* [Job item]: Nothing in the records may change. Output them all exactly.

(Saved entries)

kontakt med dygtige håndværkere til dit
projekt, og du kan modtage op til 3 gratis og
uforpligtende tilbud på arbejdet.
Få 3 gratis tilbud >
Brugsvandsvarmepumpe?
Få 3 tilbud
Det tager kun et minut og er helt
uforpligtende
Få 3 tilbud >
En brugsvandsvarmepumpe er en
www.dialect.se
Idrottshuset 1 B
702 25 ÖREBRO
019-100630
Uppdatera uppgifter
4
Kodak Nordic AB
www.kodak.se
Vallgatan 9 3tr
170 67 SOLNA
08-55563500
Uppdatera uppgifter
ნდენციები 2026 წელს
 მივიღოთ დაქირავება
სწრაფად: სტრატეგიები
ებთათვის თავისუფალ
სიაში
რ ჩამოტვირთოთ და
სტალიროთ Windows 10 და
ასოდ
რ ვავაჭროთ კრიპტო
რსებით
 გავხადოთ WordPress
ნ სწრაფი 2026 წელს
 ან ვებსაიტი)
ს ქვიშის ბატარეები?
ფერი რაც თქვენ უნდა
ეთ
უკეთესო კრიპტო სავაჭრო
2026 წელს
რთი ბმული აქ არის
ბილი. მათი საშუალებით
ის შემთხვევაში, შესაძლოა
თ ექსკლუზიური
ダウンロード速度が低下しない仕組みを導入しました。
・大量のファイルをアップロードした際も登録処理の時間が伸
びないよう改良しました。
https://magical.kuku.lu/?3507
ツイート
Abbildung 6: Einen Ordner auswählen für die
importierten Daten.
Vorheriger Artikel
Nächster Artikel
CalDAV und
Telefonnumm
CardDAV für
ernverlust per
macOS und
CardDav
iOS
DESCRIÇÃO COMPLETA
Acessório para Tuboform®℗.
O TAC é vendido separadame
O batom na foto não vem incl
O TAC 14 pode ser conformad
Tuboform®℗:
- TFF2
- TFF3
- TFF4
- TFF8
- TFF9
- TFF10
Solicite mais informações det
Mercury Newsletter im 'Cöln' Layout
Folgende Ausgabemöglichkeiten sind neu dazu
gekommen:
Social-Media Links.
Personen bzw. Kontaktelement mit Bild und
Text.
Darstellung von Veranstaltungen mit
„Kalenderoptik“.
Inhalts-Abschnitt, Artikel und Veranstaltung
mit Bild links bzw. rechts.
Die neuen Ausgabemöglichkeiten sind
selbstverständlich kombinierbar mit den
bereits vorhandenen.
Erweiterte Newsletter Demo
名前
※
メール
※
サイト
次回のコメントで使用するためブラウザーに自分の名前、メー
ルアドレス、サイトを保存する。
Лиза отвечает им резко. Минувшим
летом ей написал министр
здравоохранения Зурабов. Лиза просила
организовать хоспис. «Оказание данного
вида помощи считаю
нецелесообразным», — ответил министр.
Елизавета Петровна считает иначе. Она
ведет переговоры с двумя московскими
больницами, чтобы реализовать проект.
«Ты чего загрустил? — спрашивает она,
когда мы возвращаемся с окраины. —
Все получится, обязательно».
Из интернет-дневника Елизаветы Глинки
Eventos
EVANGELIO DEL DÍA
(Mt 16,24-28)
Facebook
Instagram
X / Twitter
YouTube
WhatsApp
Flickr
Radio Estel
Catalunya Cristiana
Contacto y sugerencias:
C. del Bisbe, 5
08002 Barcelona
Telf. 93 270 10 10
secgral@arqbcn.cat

* [Response area]:
kontakt med dygtige håndværkere til dit
projekt, og du kan modtage op til 3 gratis og
uforpligtende tilbud på arbejdet.
Få 3 gratis tilbud >
Brugsvandsvarmepumpe?
Få 3 tilbud
Det tager kun et minut og er helt
uforpligtende
Få 3 tilbud >
En brugsvandsvarmepumpe er en
www.dialect.se
Idrottshuset 1 B
702 25 ÖREBRO
019-100630
Uppdatera uppgifter
4
Kodak Nordic AB
www.kodak.se
Vallgatan 9 3tr
170 67 SOLNA
08-55563500
Uppdatera uppgifter
ნდენციები 2026 წელს
 მივიღოთ დაქირავება
სწრაფად: სტრატეგიები
ებთათვის თავისუფალ
სიაში
რ ჩამოტვირთოთ და
სტალიროთ Windows 10 და
ასოდ
რ ვავაჭროთ კრიპტო
რსებით
 გავხადოთ WordPress
ნ სწრაფი 2026 წელს
 ან ვებსაიტი)
ს ქვიშის ბატარეები?
ფერი რაც თქვენ უნდა
ეთ
უკეთესო კრიპტო სავაჭრო
2026 წელს
რთი ბმული აქ არის
ბილი. მათი საშუალებით
ის შემთხვევაში, შესაძლოა
თ ექსკლუზიური
ダウンロード速度が低下しない仕組みを導入しました。
・大量のファイルをアップロードした際も登録処理の時間が伸
びないよう改良しました。
https://magical.kuku.lu/?3507
ツイート
Abbildung 6: Einen Ordner auswählen für die
importierten Daten.
Vorheriger Artikel
Nächster Artikel
CalDAV und
Telefonnumm
CardDAV für
ernverlust per
macOS und
CardDav
iOS
DESCRIÇÃO COMPLETA
Acessório para Tuboform®℗.
O TAC é vendido separadame
O batom na foto não vem incl
O TAC 14 pode ser conformad
Tuboform®℗:
- TFF2
- TFF3
- TFF4
- TFF8
- TFF9
- TFF10
Solicite mais informações det
Mercury Newsletter im 'Cöln' Layout
Folgende Ausgabemöglichkeiten sind neu dazu
gekommen:
Social-Media Links.
Personen bzw. Kontaktelement mit Bild und
Text.
Darstellung von Veranstaltungen mit
„Kalenderoptik“.
Inhalts-Abschnitt, Artikel und Veranstaltung
mit Bild links bzw. rechts.
Die neuen Ausgabemöglichkeiten sind
selbstverständlich kombinierbar mit den
bereits vorhandenen.
Erweiterte Newsletter Demo
名前
※
メール
※
サイト
次回のコメントで使用するためブラウザーに自分の名前、メー
ルアドレス、サイトを保存する。
Лиза отвечает им резко. Минувшим
летом ей написал министр
здравоохранения Зурабов. Лиза просила
организовать хоспис. «Оказание данного
вида помощи считаю
нецелесообразным», — ответил министр.
Елизавета Петровна считает иначе. Она
ведет переговоры с двумя московскими
больницами, чтобы реализовать проект.
«Ты чего загрустил? — спрашивает она,
когда мы возвращаемся с окраины. —
Все получится, обязательно».
Из интернет-дневника Елизаветы Глинки
Eventos
EVANGELIO DEL DÍA
(Mt 16,24-28)
Facebook
Instagram
X / Twitter
YouTube
WhatsApp
Flickr
Radio Estel
Catalunya Cristiana
Contacto y sugerencias:
C. del Bisbe, 5
08002 Barcelona
Telf. 93 270 10 10
secgral@arqbcn.cat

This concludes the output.